London — German luxury footwear maker Birkenstock forecast annual sales that beat estimates on Thursday, buoyed by higher pricing and strong demand for its sandals and clogs, but warned margins could come under pressure from investments to expand globally.

Shares of the company, which reported its first results since going public, fell about 5% in premarket trading as quarterly profit also missed estimates. The stock ended about 19% higher in 2023 after a weak market debut in October.

The results come against the backdrop of ebbing global luxury demand and also follow lacklustre sales expectations from Nike and JD Sports Fashion.

Demand for Birkenstock’s footwear, which retails for as much as $350 (about R6,635) a pair, has been fortified by a post-pandemic move away from formal dressing to a more casual and informal wear, and the company has boosted sales through its own website and stores.

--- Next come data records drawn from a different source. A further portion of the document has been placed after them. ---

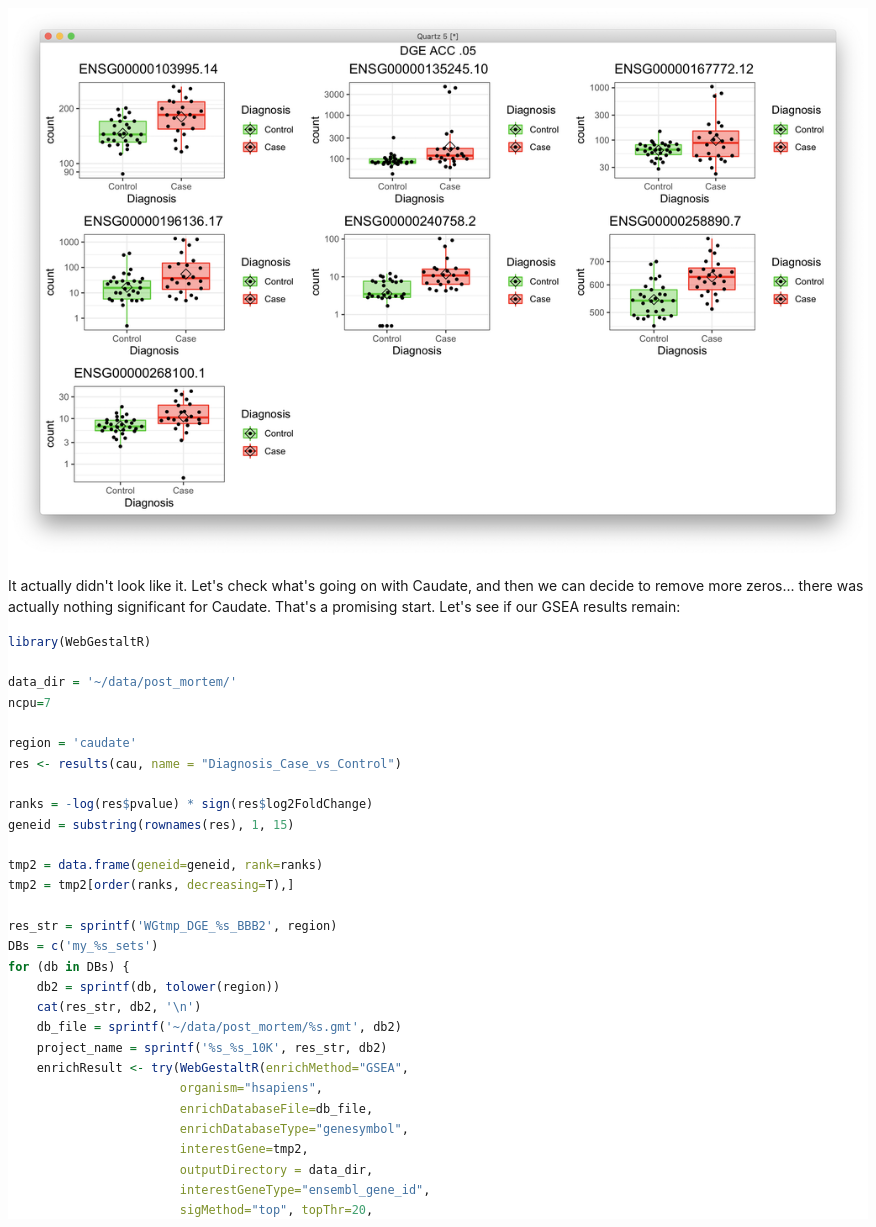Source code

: ![](images/2021-04-20-15-44-28.png)

It actually didn't look like it. Let's check what's going on with Caudate, and
then we can decide to remove more zeros... there was actually nothing
significant for Caudate. That's a promising start. Let's see if our GSEA results
remain:

```r
library(WebGestaltR)

data_dir = '~/data/post_mortem/'
ncpu=7

region = 'caudate'
res <- results(cau, name = "Diagnosis_Case_vs_Control")
    
ranks = -log(res$pvalue) * sign(res$log2FoldChange)
geneid = substring(rownames(res), 1, 15)

tmp2 = data.frame(geneid=geneid, rank=ranks)
tmp2 = tmp2[order(ranks, decreasing=T),]

res_str = sprintf('WGtmp_DGE_%s_BBB2', region)
DBs = c('my_%s_sets')
for (db in DBs) {
    db2 = sprintf(db, tolower(region))
    cat(res_str, db2, '\n')
    db_file = sprintf('~/data/post_mortem/%s.gmt', db2)
    project_name = sprintf('%s_%s_10K', res_str, db2)
    enrichResult <- try(WebGestaltR(enrichMethod="GSEA",
                        organism="hsapiens",
                        enrichDatabaseFile=db_file,
                        enrichDatabaseType="genesymbol",
                        interestGene=tmp2,
                        outputDirectory = data_dir,
                        interestGeneType="ensembl_gene_id",
                        sigMethod="top", topThr=20,
```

Sales through its own website and stores jumped 29% during the fourth quarter and accounted for about 40% of total 2023 revenue.

Quarterly revenue rose 16.5% to €374.54m, topping market expectations of €357.39m, according to LSEG data. But adjusted profit per share of 14 euro cents missed estimates of 17c.

Sales in the Americas region jumped 30% to €187.24m during the fourth quarter and the company also highlighted China and India as key growth drivers.

Birkenstock forecast fiscal 2024 revenue to be €1.74bn-€1.76bn, compared with analysts’ expectations of €1.72bn. Still, the expected sales growth of 17%-18% would be a slowdown from the 20% in 2023.

Unit growth was 6% in 2023 while the average selling price jumped 14% since fiscal 2022, driven by higher full-price sales. This boosted gross profit margin by 180 basis points to 62.1% in the three months to end-September.

Birkenstock expects 2024 adjusted earnings before interest, taxes, depreciation and amortisation to be €520m-€530m on a constant currency basis.

The company also plans to roll out monobrand stores — a single store dedicated to one particular brand — in 2024.